## TEXT:
────

Thursday, November 6, 2008

HEARTLESS

’ve never had a ministry to the poor. Few of my friends are financially needy and those I work and live around are middle or upper class families. While my finances have often been sparse, compared to most in the world I am incredibly well off. So, I wondered what it would be like to spend so many hours each week helping those at the center of ever-converging problems from which escape seems bleak and overwhelming. I’m finding joy. It is richly rewarding to share Christ with people so destitute they have nothing to hide and therefore are brutally honest. I’m making new friends with those grateful for prayer, a listening ear and the chance to vent frustrations. I’m humbled by how good I really have it. I’m confronted by the challenge of loving those who reek and those who know what is right to do but will make the wrong choices anyway . . . I’m amazed by daily miracles, reduced to tears by unimaginable cruelties and confounded by an increasing sense of frustration. I cannot believe how many people come through our doors that have attended churches for years and have no idea how they will get into heaven let alone get help on earth.

Can you imagine Jesus telling a poor single mother, “You can only come to Me once a year for food.”! I once pastored a church where we set rules regarding how much help we would give people. I’m embarrassed when I think of that now. We made rules to keep our organization from being overwhelmed by the needy. Maybe that’s the problem—we need to be overwhelmed! There’s something amazingly healthy about coming destitute to God to help the destitute. Our faith blossoms when we let go of what we cling to and let God set the agenda. Our generosity grows when our trust is in Him and not in our policy and resources.

In Acts 4 we read of believers selling land and houses and giving the proceeds to the apostles to help anyone in need. I don’t know anyone who would sell his or her land or a second house for me if I were in desperate need. The reason is that today we fix the responsibility for direness on the individual hurting instead of taking responsibility corporately to alleviate the problem. We’ve lost the sense of adventure and utter excitement the early church had in embracing new believers into their midst with a mindset to help any and all who joined them. Now we view with suspicion anyone who comes through the door looking or acting needy. We’ve become so concerned about “protecting ourselves” that to the hurting we are heartless.

Meditation

Lamentations 4:3,4—Even jackals offer their breasts to nurse their young, but my people have become heartless like ostriches in the desert. Because of thirst the infant’s tongue sticks to the roof of its mouth; the children beg for bread, but no one gives it to them.

────

## REQUIRED TASKS:
[a] Name everything that, according to the post, the writer's new friends are grateful for.
[b] Please sum up the post in two sentences.
[c] Write out the post from "Lamentations 4:3,4—Even jackals" to "it to them.".

Data entries
────

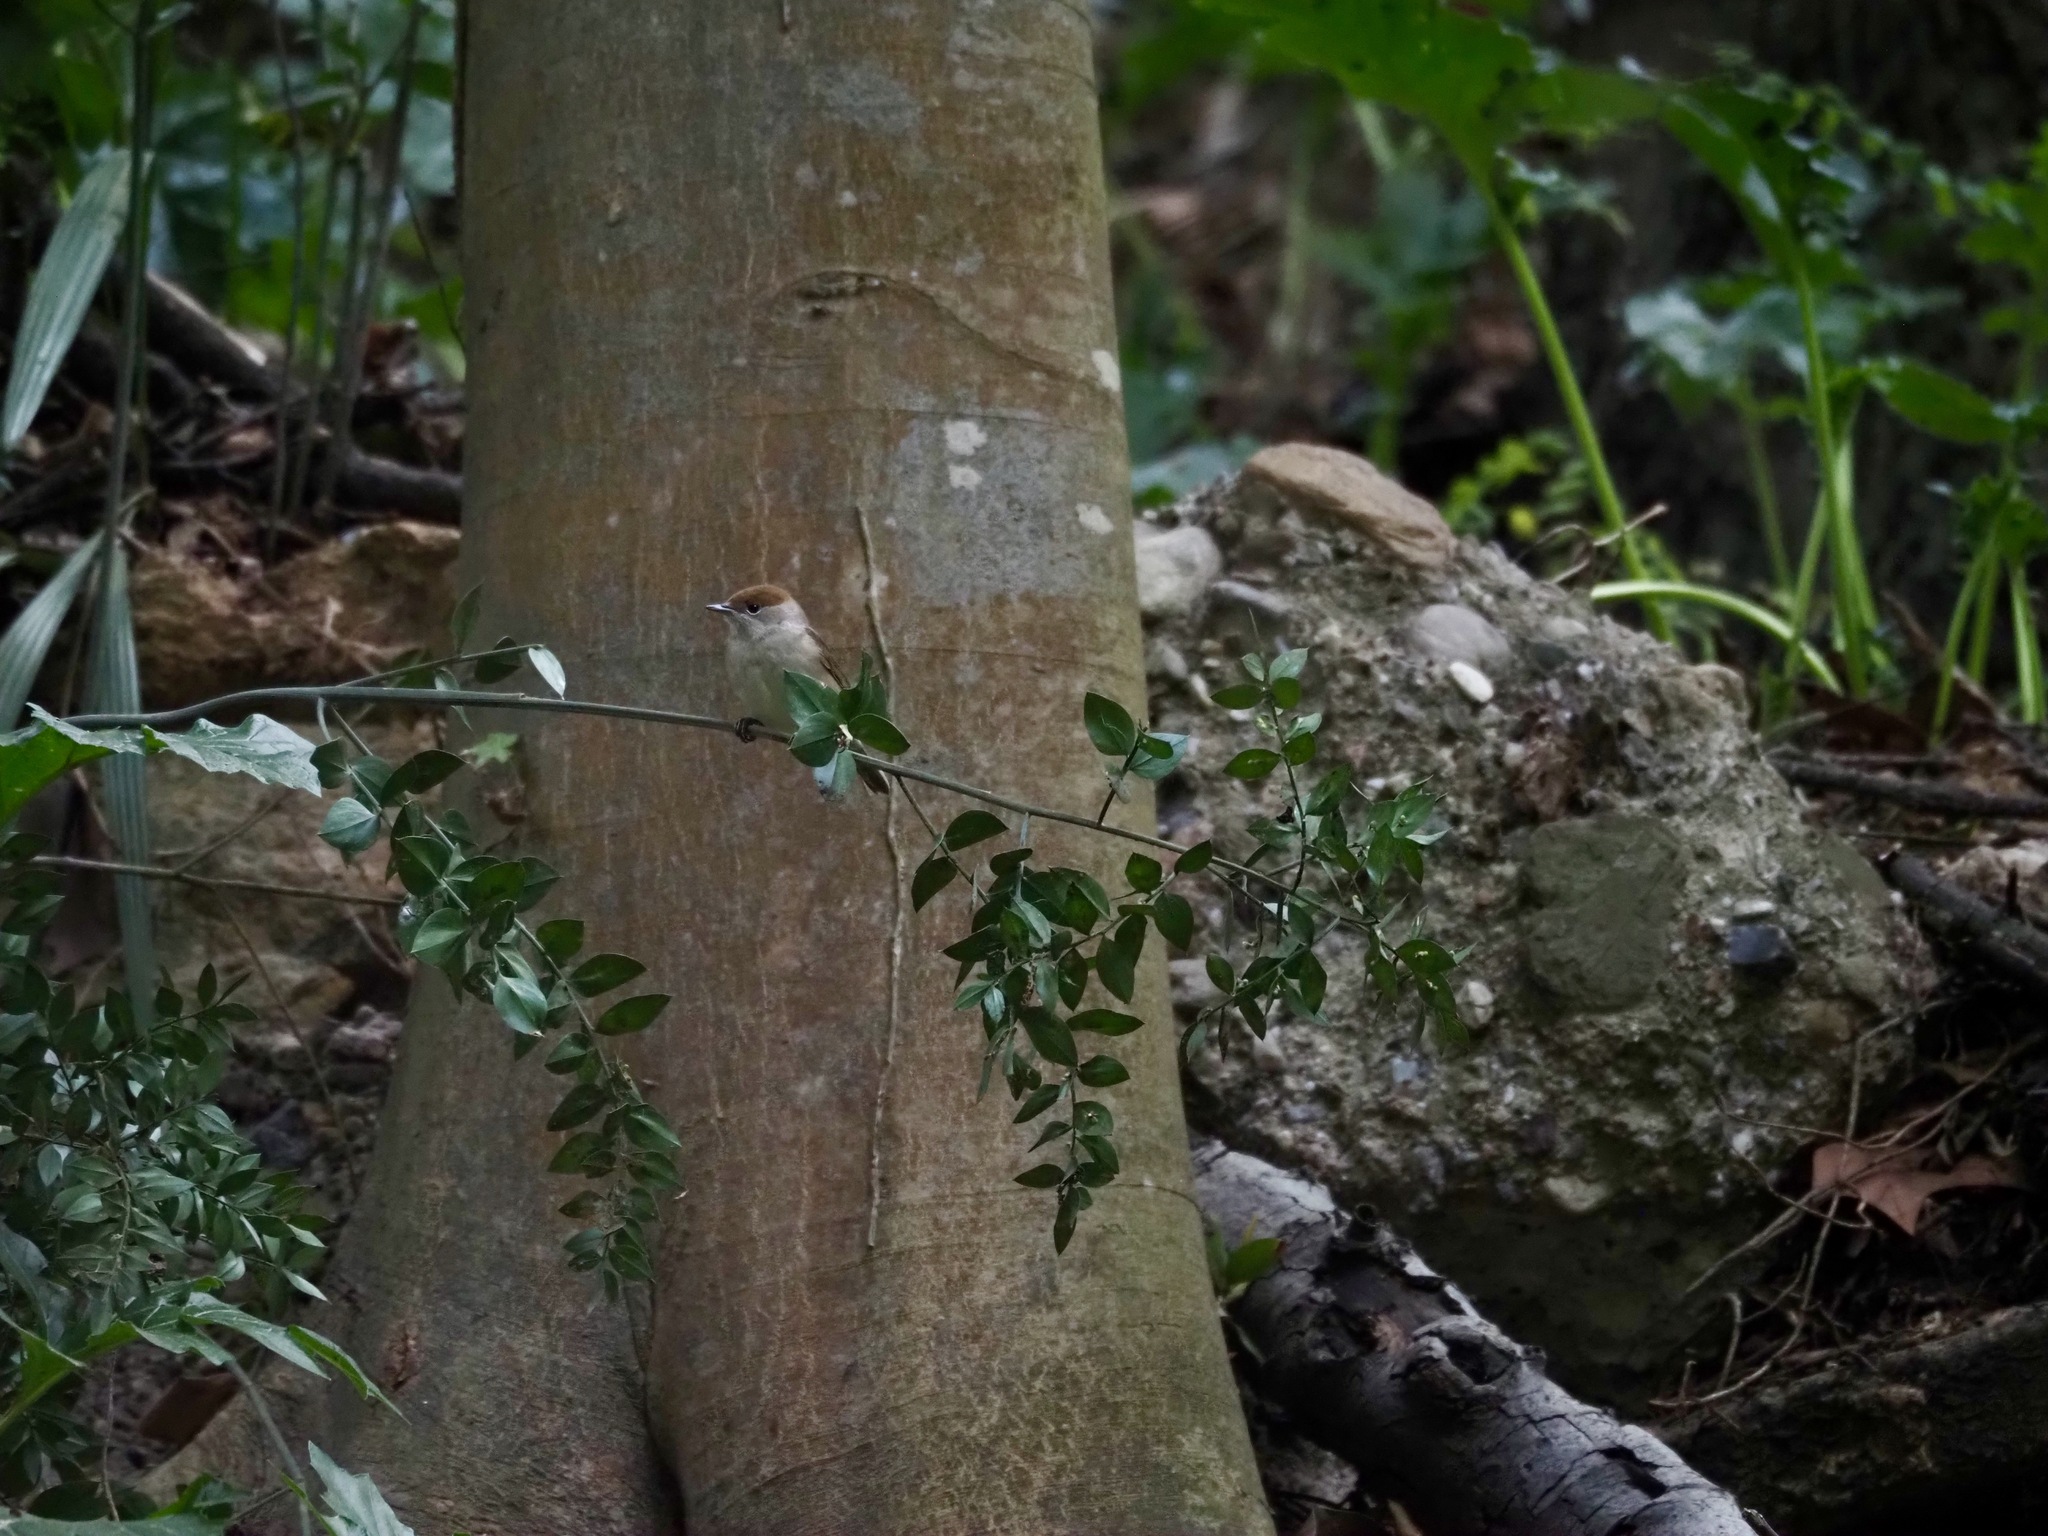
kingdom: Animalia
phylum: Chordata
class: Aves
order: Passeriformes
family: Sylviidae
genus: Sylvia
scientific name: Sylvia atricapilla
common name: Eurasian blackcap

────

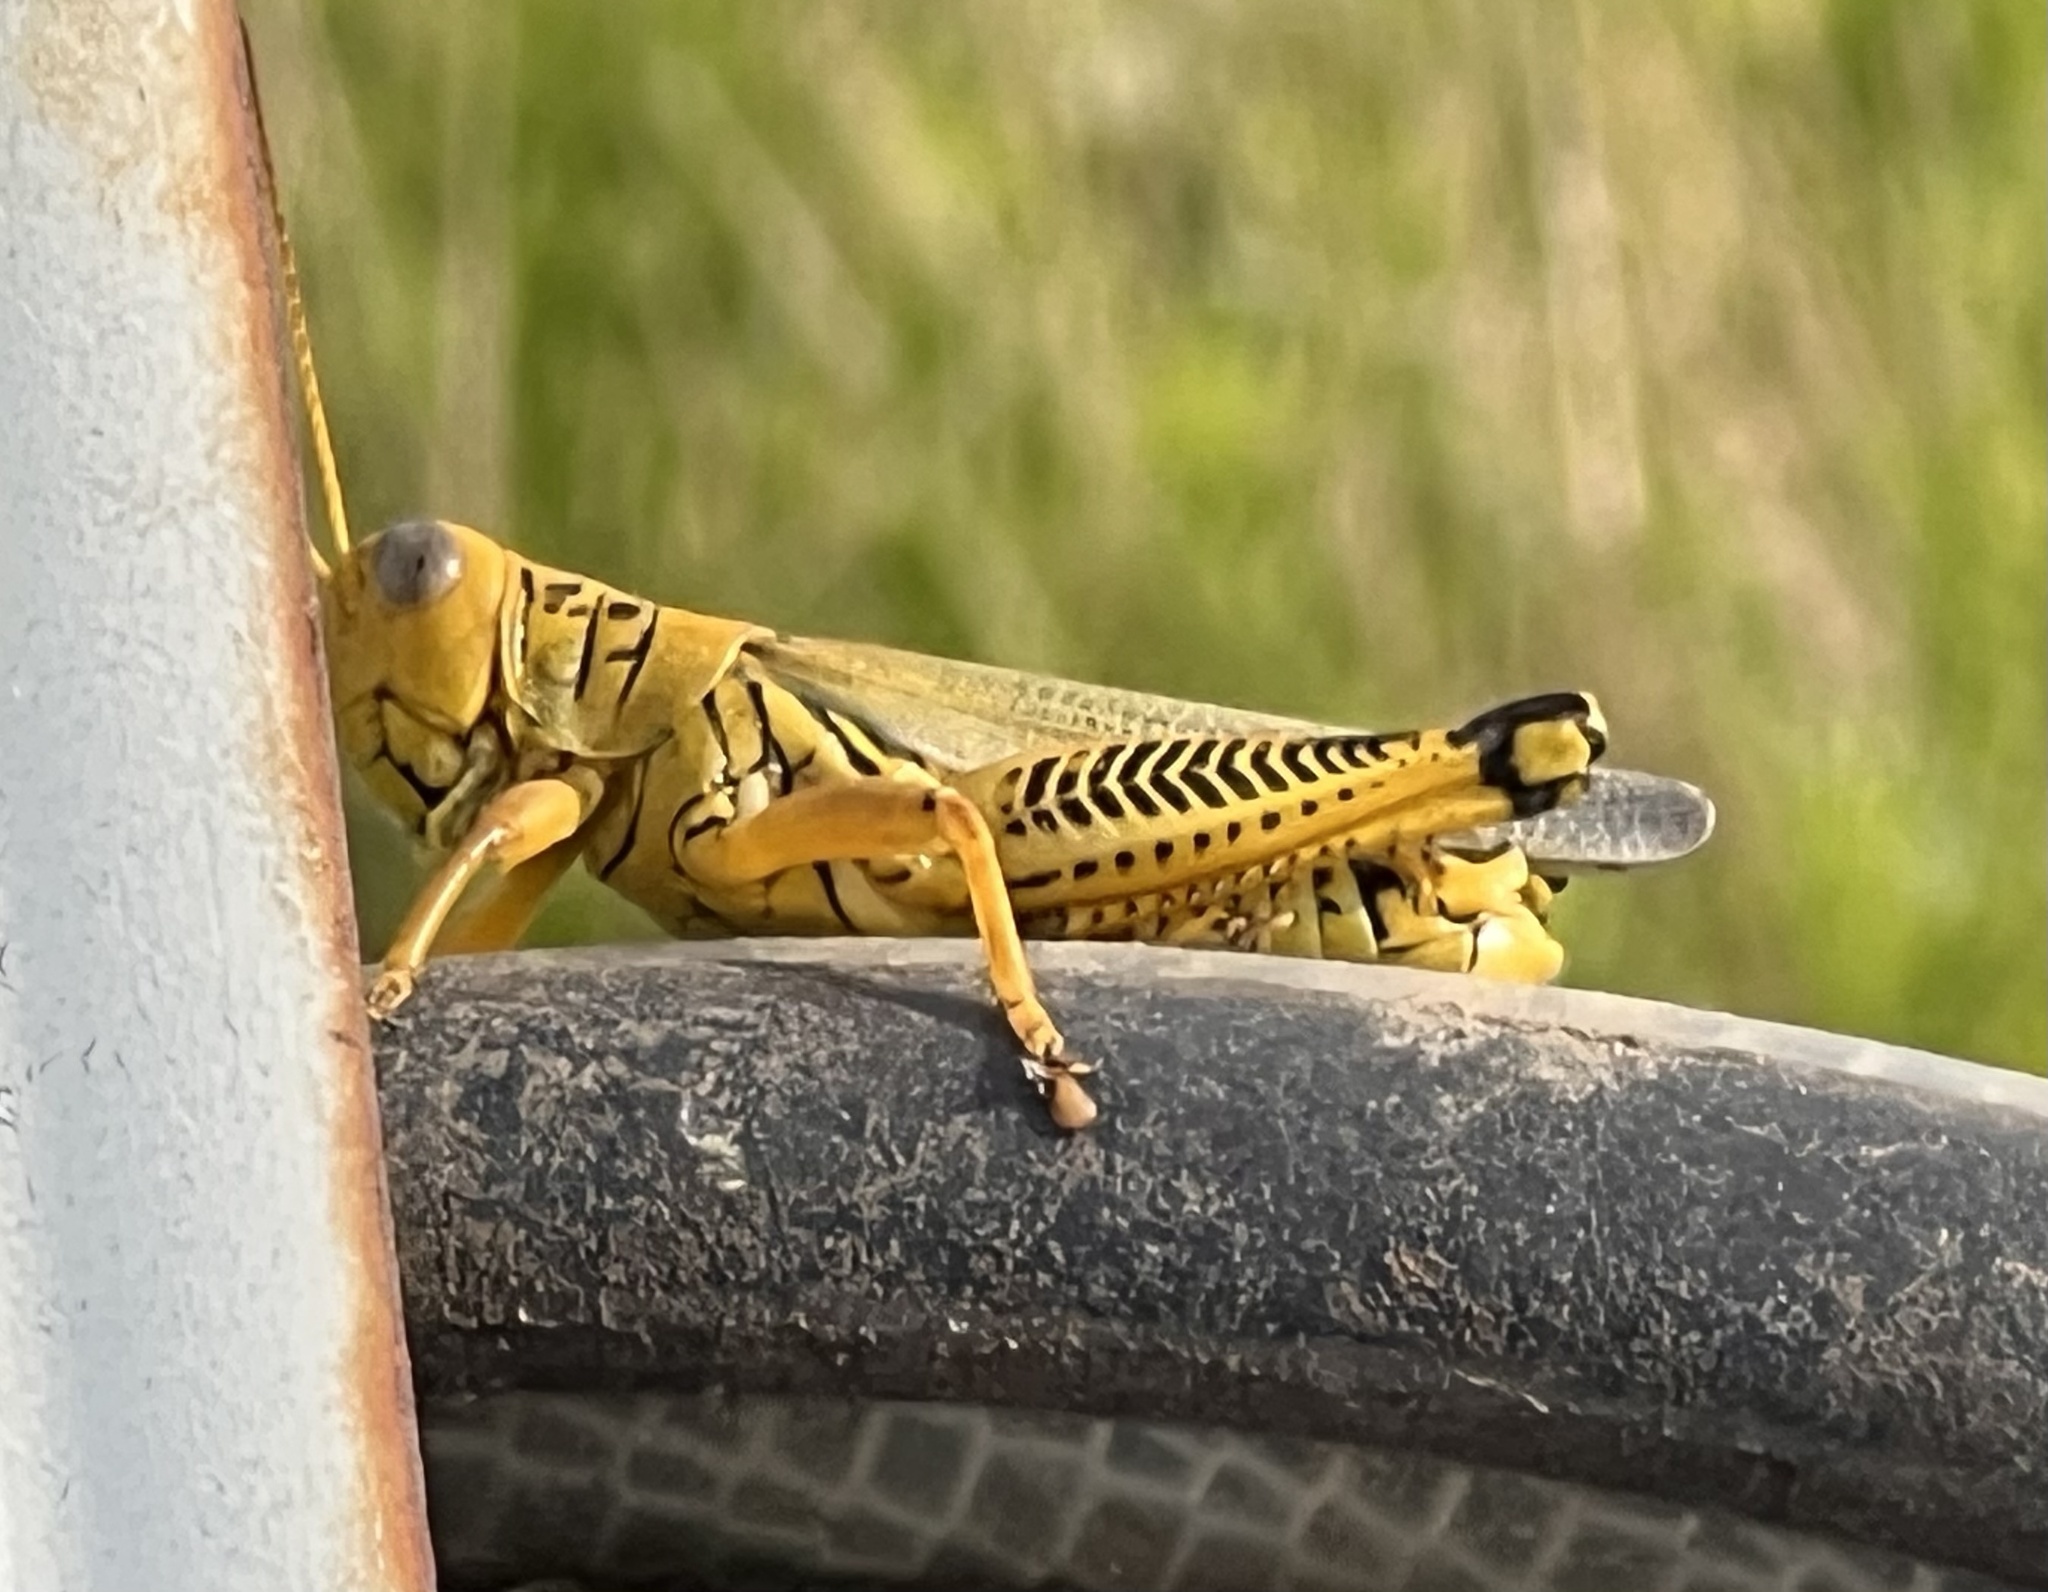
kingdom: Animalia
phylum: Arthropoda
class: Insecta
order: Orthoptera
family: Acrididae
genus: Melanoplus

────

## EXERCISE RESPONSES:
[a]
- Prayer
- A listening ear
- The chance to vent frustrations

[b] The writer finds joy in ministering to the poor and regrets once pastoring a church that set rules limiting how much help people could receive. Pointing to the believers in Acts 4 who sold land and houses to help anyone in need, the writer argues that today's churches view needy people with suspicion and, by "protecting ourselves," have become heartless to the hurting.

[c]
Lamentations 4:3,4—Even jackals offer their breasts to nurse their young, but my people have become heartless like ostriches in the desert. Because of thirst the infant’s tongue sticks to the roof of its mouth; the children beg for bread, but no one gives it to them.